Write out the text of every row below line for line, without any changes, and leave the pictures out of your answer.

### Extracted entries
###

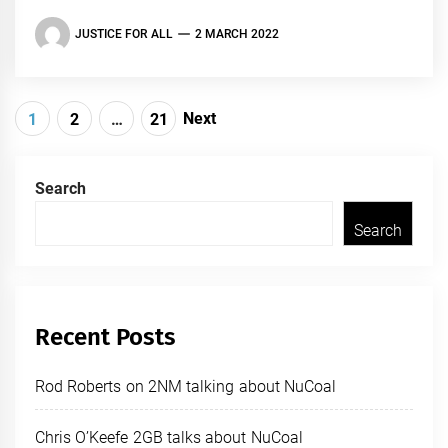
JUSTICE FOR ALL
2 MARCH 2022
Posts
Next
1
2
…
21
navigation
Search
Search
Recent Posts
Rod Roberts on 2NM talking about NuCoal
Chris O’Keefe 2GB talks about NuCoal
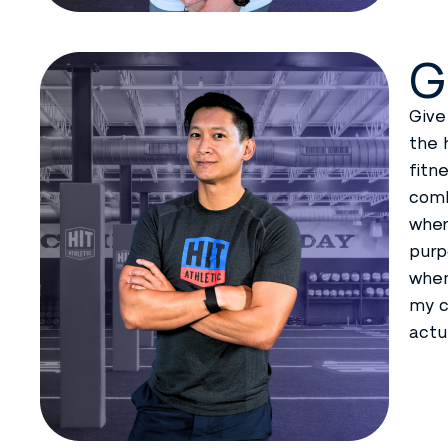
G
Give
the 
fitn
comb
wher
purp
when
my c
actu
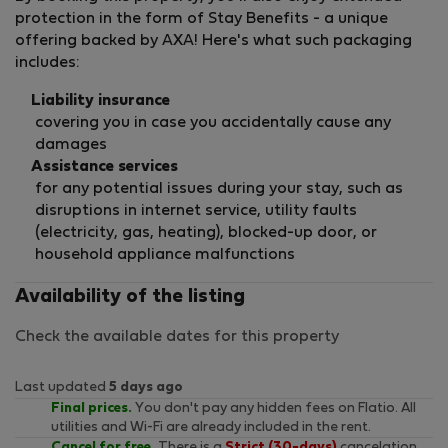
protection in the form of Stay Benefits - a unique
offering backed by AXA! Here's what such packaging
includes:
Liability insurance
covering you in case you accidentally cause any
damages
Assistance services
for any potential issues during your stay, such as
disruptions in internet service, utility faults
(electricity, gas, heating), blocked-up door, or
household appliance malfunctions
Availability of the listing
Check the available dates for this property
Last updated
5 days ago
Final prices.
You don't pay any hidden fees on Flatio. All
utilities and Wi-Fi are already included in the rent.
Cancel for free.
There is a
Strict (30-days)
cancelation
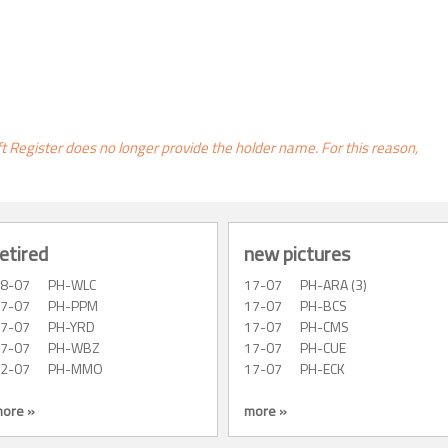
ft Register does no longer provide the holder name. For this reason,
etired
new pictures
28-07
PH-WLC
17-07
PH-ARA (3)
27-07
PH-PPM
17-07
PH-BCS
27-07
PH-YRD
17-07
PH-CMS
27-07
PH-WBZ
17-07
PH-CUE
22-07
PH-MMO
17-07
PH-ECK
ore »
more »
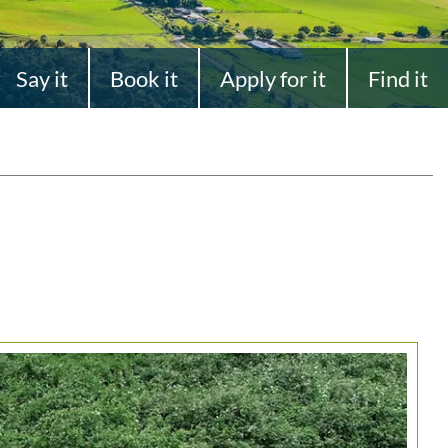
Say it
Book it
Apply for it
Find it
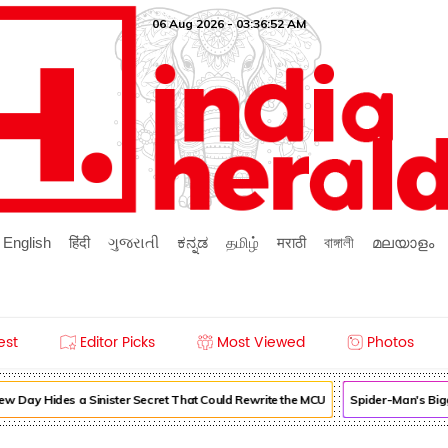
06 Aug 2026 - 03:36:52 AM
English
हिंदी
ગુજરાતી
ಕನ್ನಡ
தமிழ்
मराठी
বাঙ্গালী
മലയാളം
est
Editor Picks
Most Viewed
Photos
 Day Hides a Sinister Secret That Could Rewrite the MCU
Spider-Man's Bigg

###

### Completed task
JUSTICE FOR ALL
2 MARCH 2022
Posts
Next
1
2
…
21
navigation
Search
Search
Recent Posts
Rod Roberts on 2NM talking about NuCoal
Chris O’Keefe 2GB talks about NuCoal
G
Give
the 
fitn
comb
wher
purp
when
my c
actu
protection in the form of Stay Benefits - a unique
offering backed by AXA! Here's what such packaging
includes:
Liability insurance
covering you in case you accidentally cause any
damages
Assistance services
for any potential issues during your stay, such as
disruptions in internet service, utility faults
(electricity, gas, heating), blocked-up door, or
household appliance malfunctions
Availability of the listing
Check the available dates for this property
Last updated
5 days ago
Final prices.
You don't pay any hidden fees on Flatio. All
utilities and Wi-Fi are already included in the rent.
Cancel for free.
There is a
Strict (30-days)
cancelation
ft Register does no longer provide the holder name. For this reason,
etired
new pictures
28-07
PH-WLC
17-07
PH-ARA (3)
27-07
PH-PPM
17-07
PH-BCS
27-07
PH-YRD
17-07
PH-CMS
27-07
PH-WBZ
17-07
PH-CUE
22-07
PH-MMO
17-07
PH-ECK
ore »
more »
Say it
Book it
Apply for it
Find it
06 Aug 2026 - 03:36:52 AM
English
हिंदी
ગુજરાતી
ಕನ್ನಡ
தமிழ்
मराठी
বাঙ্গালী
മലയാളം
est
Editor Picks
Most Viewed
Photos
 Day Hides a Sinister Secret That Could Rewrite the MCU
Spider-Man's Bigg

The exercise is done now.